### [Exercise objective]
In the material below, some lines carry "Heilpädagogische". Copy each such line.

(Data extracts Opens)

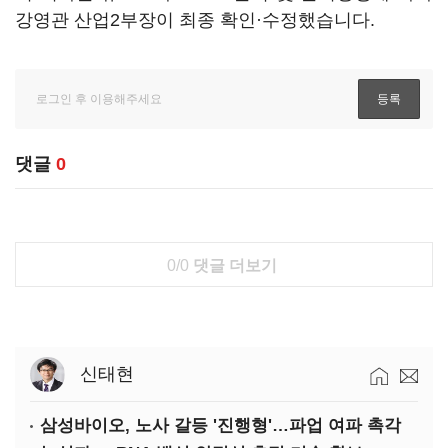
강영관 산업2부장이 최종 확인·수정했습니다.
댓글
0
0/0
댓글 더보기
신태현
삼성바이오, 노사 갈등 '진행형'…파업 여파 촉각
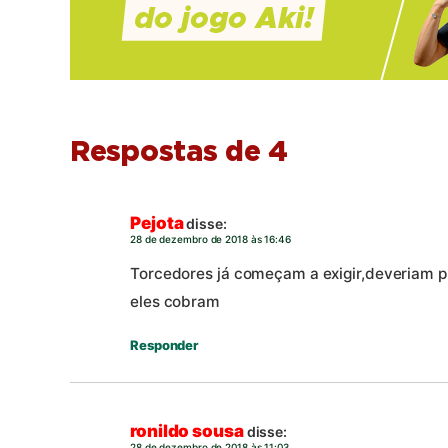
Respostas de 4
Pejota
disse:
28 de dezembro de 2018 às 16:46
Torcedores já começam a exigir,deveriam p
eles cobram
Responder
ronildo sousa
disse:
28 de dezembro de 2018 às 11:03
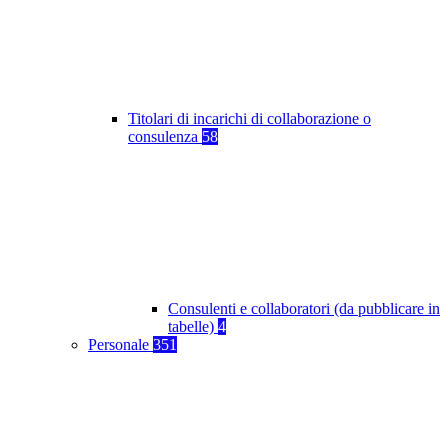
Titolari di incarichi di collaborazione o
consulenza
58
Consulenti e collaboratori (da pubblicare in
tabelle)
4
Personale
351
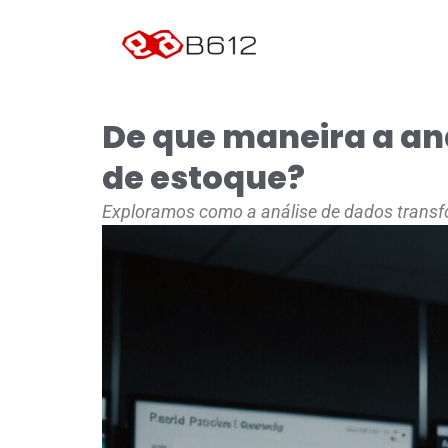
De que maneira a an
de estoque?
Exploramos como a análise de dados transfo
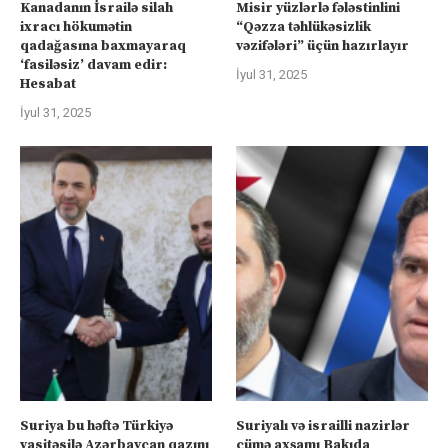
Kanadanın İsrailə silah
Misir yüzlərlə fələstinlini
ixracı hökumətin
“Qəzza təhlükəsizlik
qadağasına baxmayaraq
vəzifələri” üçün hazırlayır
‘fasiləsiz’ davam edir:
İyul 31, 2025
Hesabat
İyul 31, 2025
Suriya bu həftə Türkiyə
Suriyalı və israilli nazirlər
vasitəsilə Azərbaycan qazını
cümə axşamı Bakıda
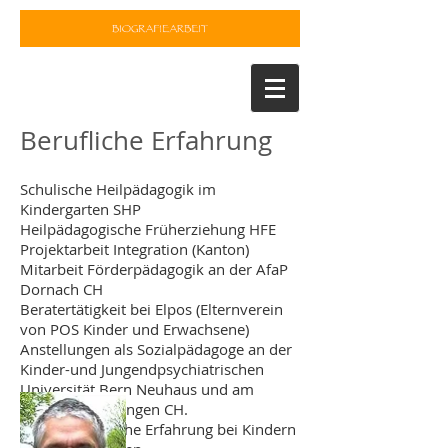
Berufliche Erfahrung
Schulische Heilpädagogik im
Kindergarten SHP
Heilpädagogische Früherziehung HFE
Projektarbeit Integration (Kanton)
Mitarbeit Förderpädagogik an der AfaP
Dornach CH
Beratertätigkeit bei Elpos (Elternverein
von POS Kinder und Erwachsene)
Anstellungen als Sozialpädagoge an der
Kinder-und Jungendpsychiatrischen
Universität Bern Neuhaus und am
Kinderheim Effingen CH.
Heilpädagogische Erfahrung bei Kindern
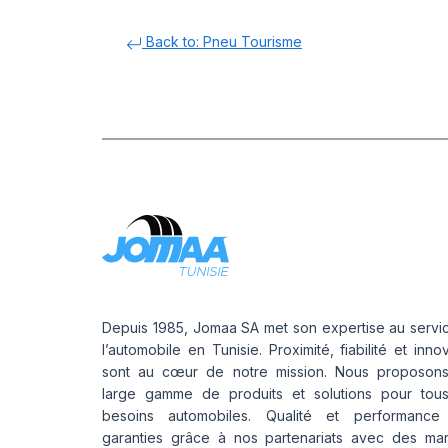
Back to: Pneu Tourisme
Depuis 1985, Jomaa SA met son expertise au servi
l’automobile en Tunisie. Proximité, fiabilité et inno
sont au cœur de notre mission. Nous proposon
large gamme de produits et solutions pour tou
besoins automobiles. Qualité et performance
garanties grâce à nos partenariats avec des ma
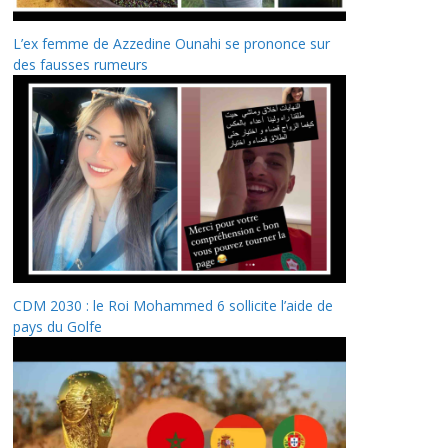
L’ex femme de Azzedine Ounahi se prononce sur
des fausses rumeurs
CDM 2030 : le Roi Mohammed 6 sollicite l’aide de
pays du Golfe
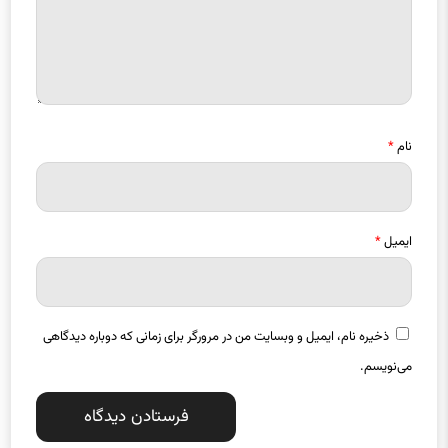
نام
*
ایمیل
*
ذخیره نام، ایمیل و وبسایت من در مرورگر برای زمانی که دوباره دیدگاهی
می‌نویسم.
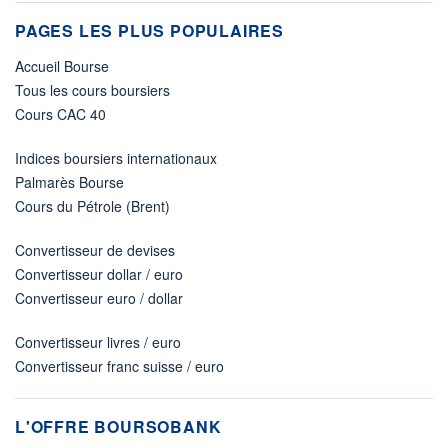
PAGES LES PLUS POPULAIRES
Accueil Bourse
Tous les cours boursiers
Cours CAC 40
Indices boursiers internationaux
Palmarès Bourse
Cours du Pétrole (Brent)
Convertisseur de devises
Convertisseur dollar / euro
Convertisseur euro / dollar
Convertisseur livres / euro
Convertisseur franc suisse / euro
L'OFFRE BOURSOBANK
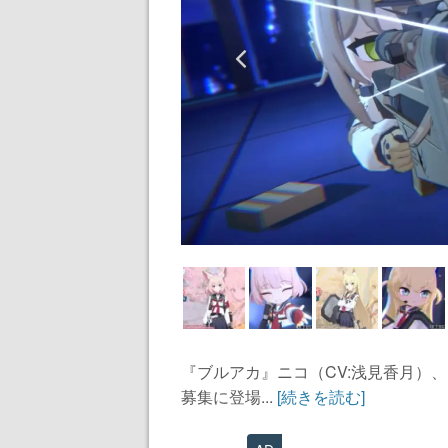
『ブルアカ』ニコ（CV:浅見香月）、
募集に登場...
[続きを読む]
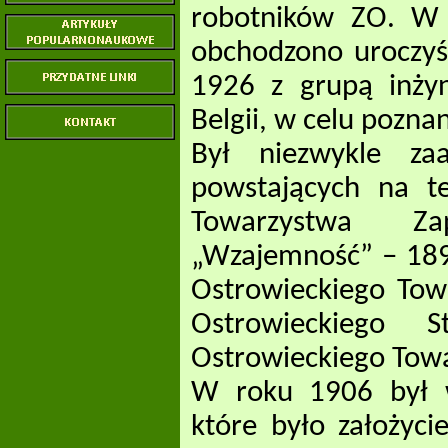
robotników ZO. W 
obchodzono uroczyśc
1926 z grupą inży
Belgii, w celu pozna
Był niezwykle za
powstających na te
Towarzystwa Z
„Wzajemność” – 1895
Ostrowieckiego Tow
Ostrowieckiego S
Ostrowieckiego Tow
W roku 1906 był w
które było założyc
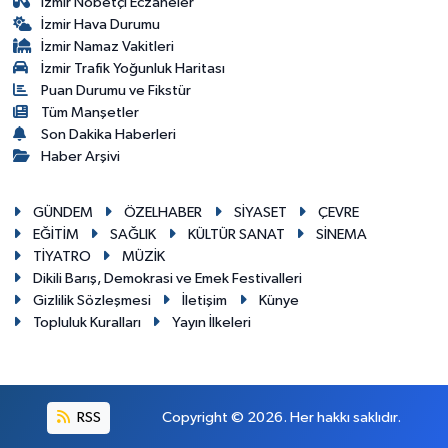
İzmir Nöbetçi Eczaneler
İzmir Hava Durumu
İzmir Namaz Vakitleri
İzmir Trafik Yoğunluk Haritası
Puan Durumu ve Fikstür
Tüm Manşetler
Son Dakika Haberleri
Haber Arşivi
GÜNDEM
ÖZELHABER
SİYASET
ÇEVRE
EĞİTİM
SAĞLIK
KÜLTÜR SANAT
SİNEMA
TİYATRO
MÜZİK
Dikili Barış, Demokrasi ve Emek Festivalleri
Gizlilik Sözleşmesi
İletişim
Künye
Topluluk Kuralları
Yayın İlkeleri
RSS
Copyright © 2026. Her hakkı saklıdır.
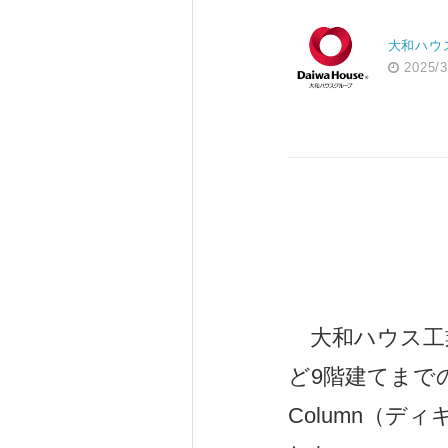
大和ハウ
2025/3
大和ハウス工業
ど9階建てまでの
Column（デ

(Data extracts Closes)

### [The completed task]
Heilpädagogische Früherziehung HFE
Heilpädagogische Erfahrung bei Kindern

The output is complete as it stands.